The same guy who opened up Pyromania Tallow Works in Chico way back in the last millennium, the same guy who became the Executive Director of the Downtown Chico Business Association, the same guy who wrote a Northstate Voices column in this newspaper for a year, this same guy has crammed as many of his (more or less) true stories as possible into a volume with the unlikely title of "Miss Gladys and the Pit Bull Barracuda and Other Amazing True Stories of Human Adventure" ($14.95 in paperback from Flying Pig Press, www.flyingpigpress.net).
Kilbourne owes his inspiration to his jobs (Forest Service Lookout Tower Operator, Wrangler of Rattlesnakes, school psychologist); his "eccentric" father (Chamber of Commerce leader and pyramidologist); his saintly mother ("Gladys" of the title) and Great American brother (Dixon Roy Kilbourne); his daughter Savannah ("Miss Awesome Face," "the finest daughter in all the land"); and his love of brew--so much so that his "16-Step Method for Writing a Simple Story" mentions the Sierra Nevada Taproom ("The Church of the Holy Nectar") at least seven times. He's a proud graduate of Beer Camp #69. He writes his stuff near the pizza oven.
Kilbourne will be signing copies of his book Tuesday, August 14 at 7:00 p.m. at Lyon Books in Chico. Look for a forthcoming interview by Nancy Wiegman of Nancy's Bookshelf on KCHO (Northstate Public Radio, 91.1 FM); the archive is found at kchofm.podbean.com.
The author is enamored with contraptions, like "Uncle Bubba's Electronified Pork-Pulling Machine, a Modern Miracle!" or the "Porkgasmic Belly Rotator." (His fixation on pigs comes from his early "farmer boy" days. He referred to his pet pig, Barker, as "Little Mr.

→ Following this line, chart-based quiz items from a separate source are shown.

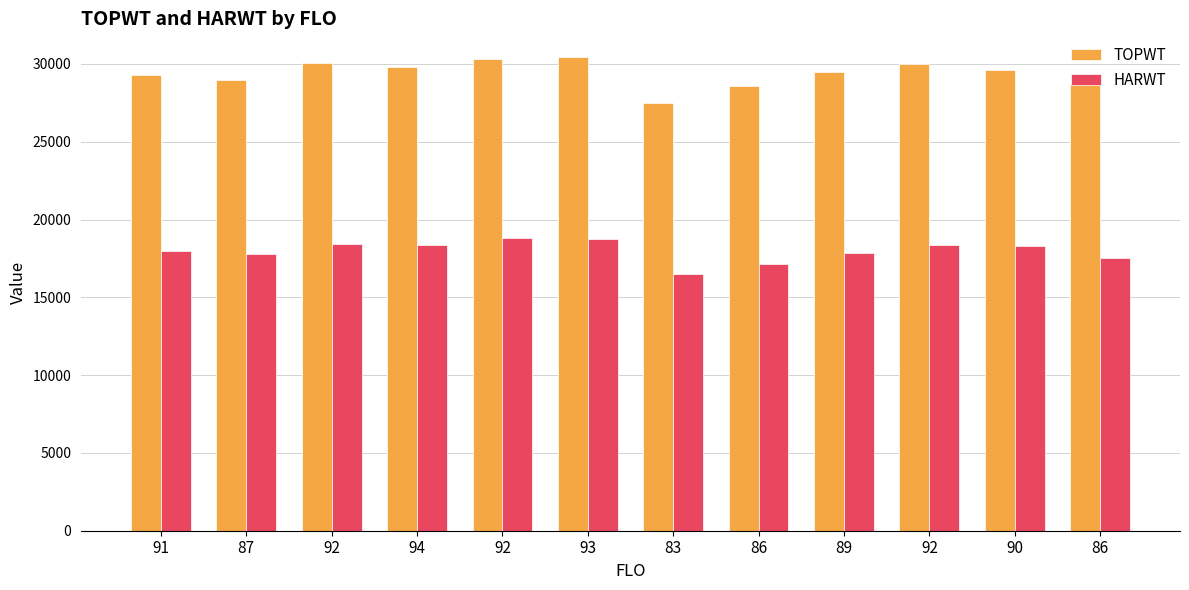

What are all the series names shown in the legend?

TOPWT, HARWT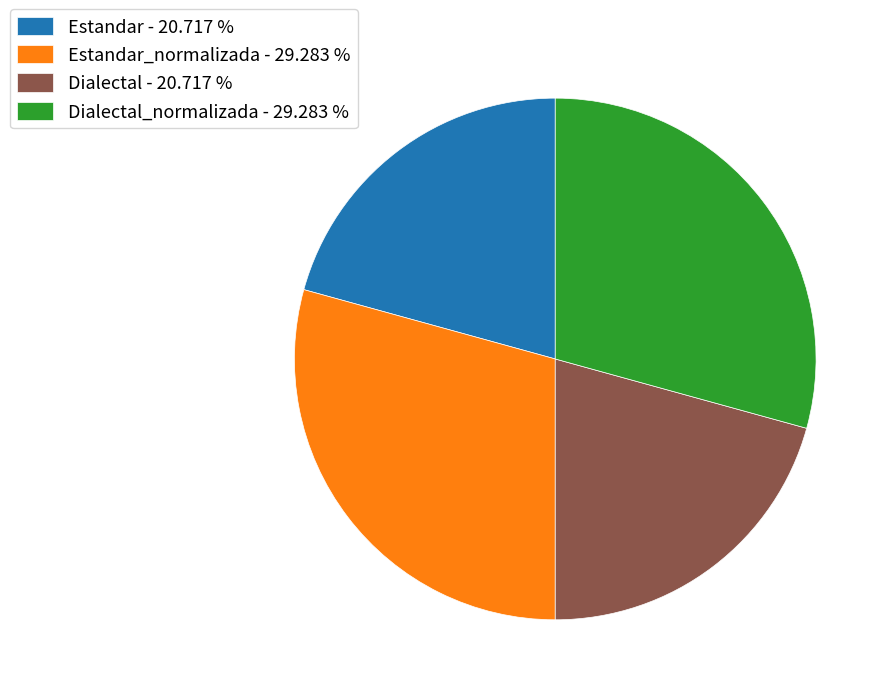

Is there any slice that represents more than half of the pie?

No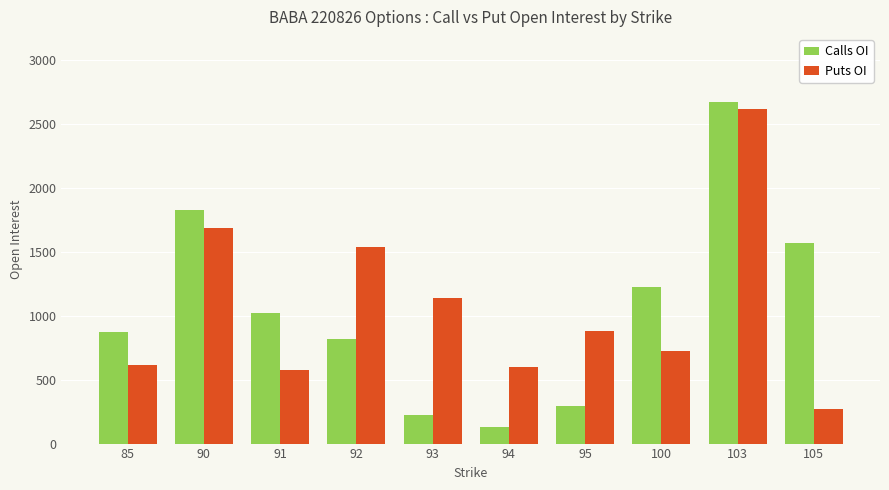

Count the number of data series in this chart.

2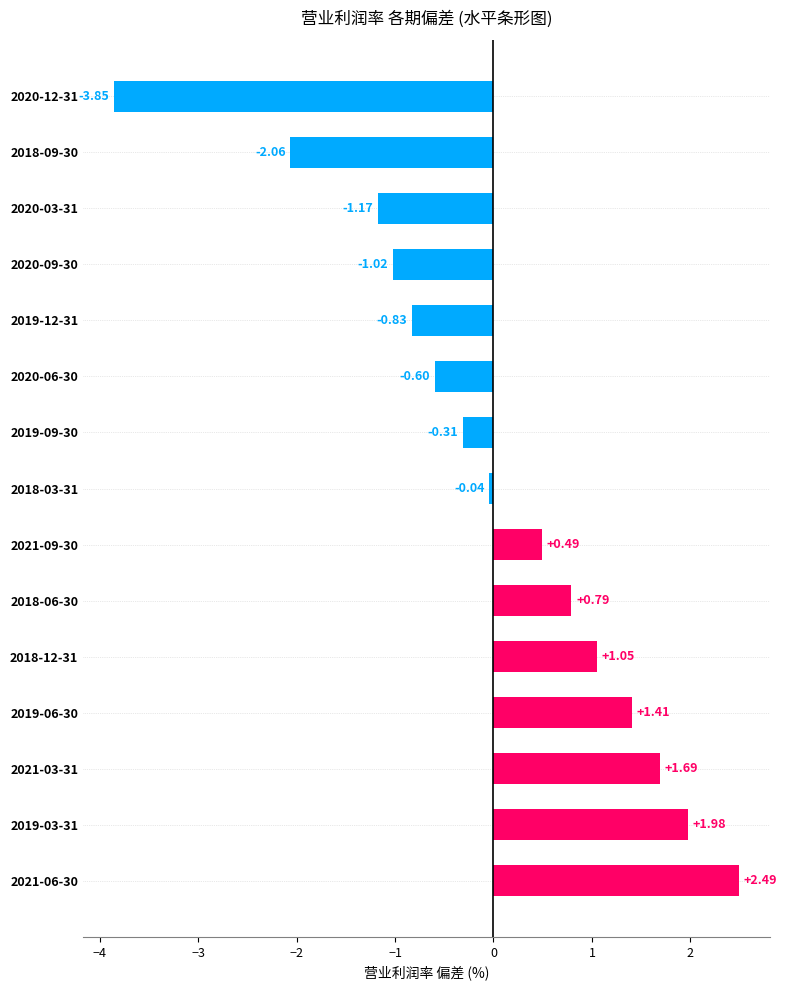

List the labels in order of value, largest first.

2021-06-30, 2019-03-31, 2021-03-31, 2019-06-30, 2018-12-31, 2018-06-30, 2021-09-30, 2018-03-31, 2019-09-30, 2020-06-30, 2019-12-31, 2020-09-30, 2020-03-31, 2018-09-30, 2020-12-31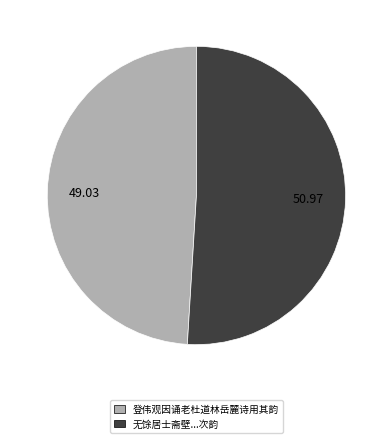

How many segments does this pie chart have?

2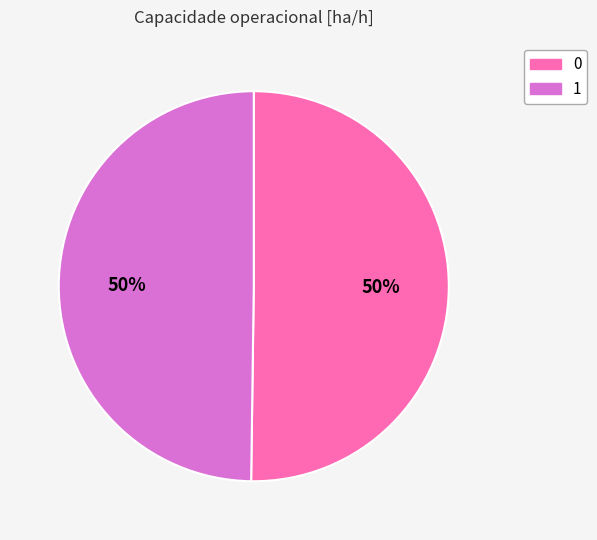

Combined, do 0 and 1 account for over 50%?

Yes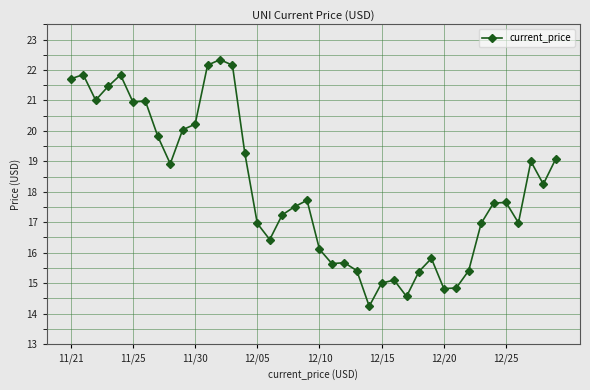

What is the average value?

18.1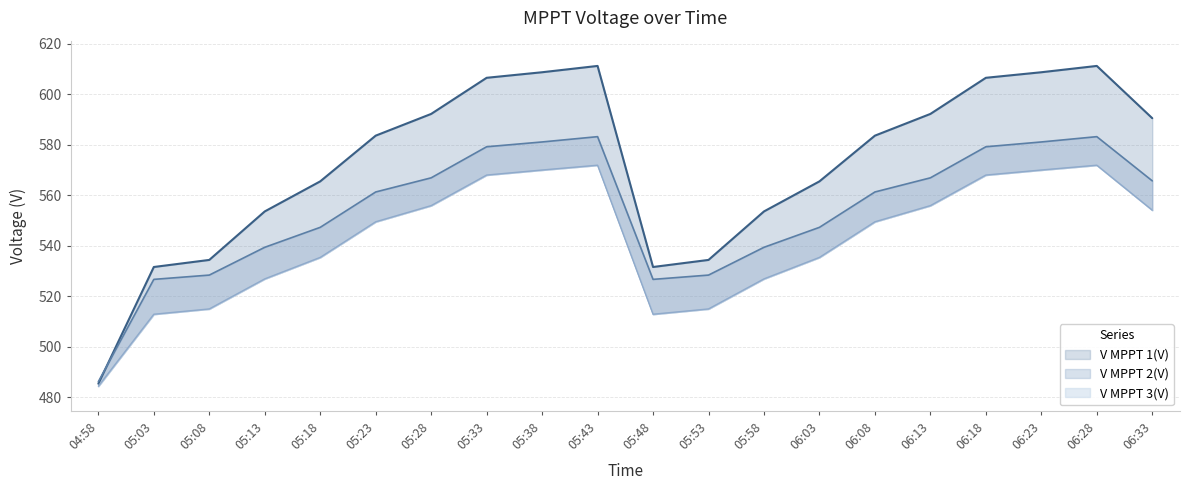

Rank the series at 06:13 from lowest to highest value.

V MPPT 3(V), V MPPT 2(V), V MPPT 1(V)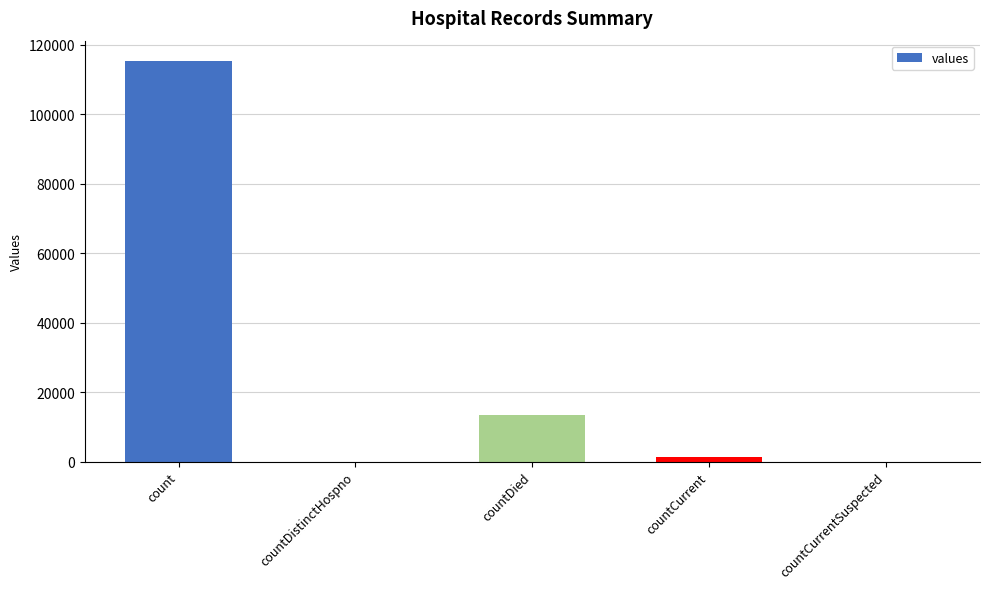

What is the sum of all values?

130105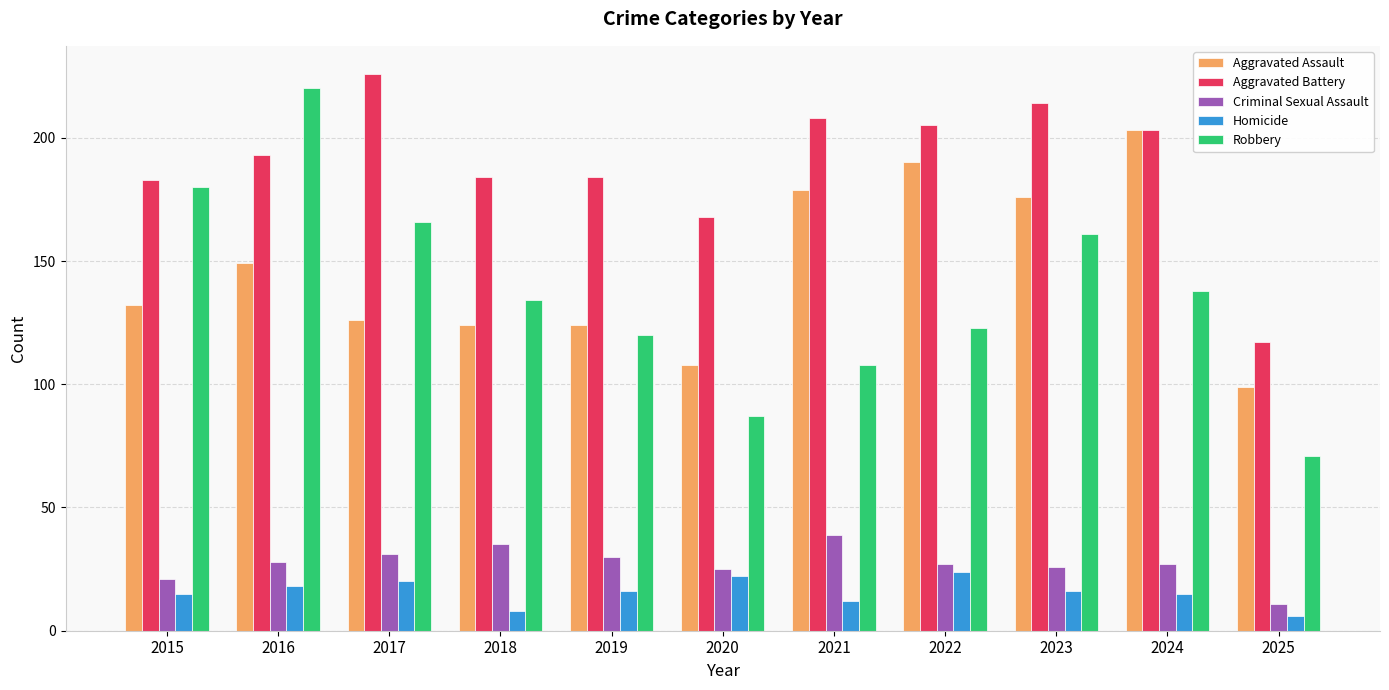

Read the Aggravated Assault value at 2021.

179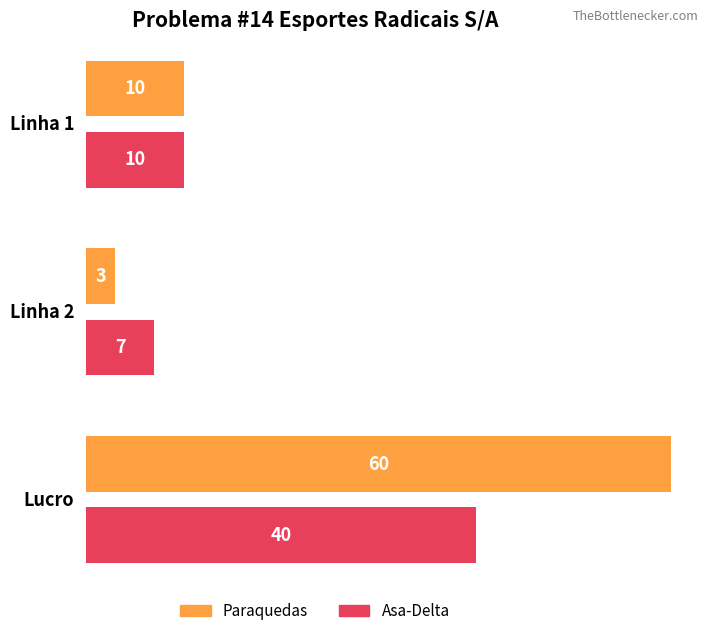

The value of Paraquedas at Linha 2 is 3. True or false?

True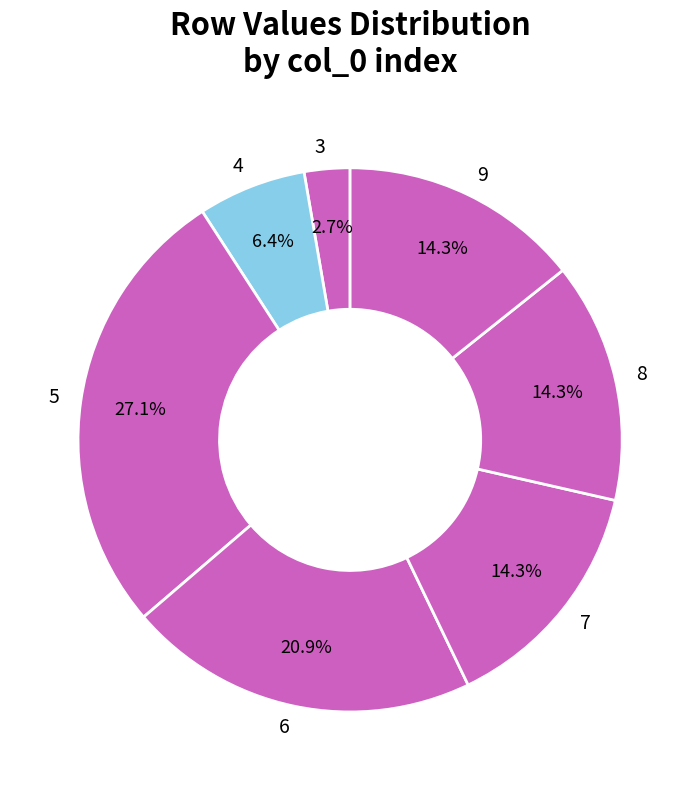

What is the smallest slice in the pie chart?

3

Pulled Pork Sandwich.") The book contains historical photographs to prove everything, though the story about the farmer's wife and her own appropriation of the "Hog Joy" unit is told with, shall we say, a sense of delicate restraint.
As a bonus, the reader is graced with the recipe for "Rice Orgy Parisienne." A guy gets hungry up there is the Timber Mountain lookout, and if you're spotting lightning strikes you don't have time to be picky: Three pounds of rice, melted cheddar, six cans of tuna covered with French dressing. Kilbourne does nothing by half measures in this laugh-out-loud collection.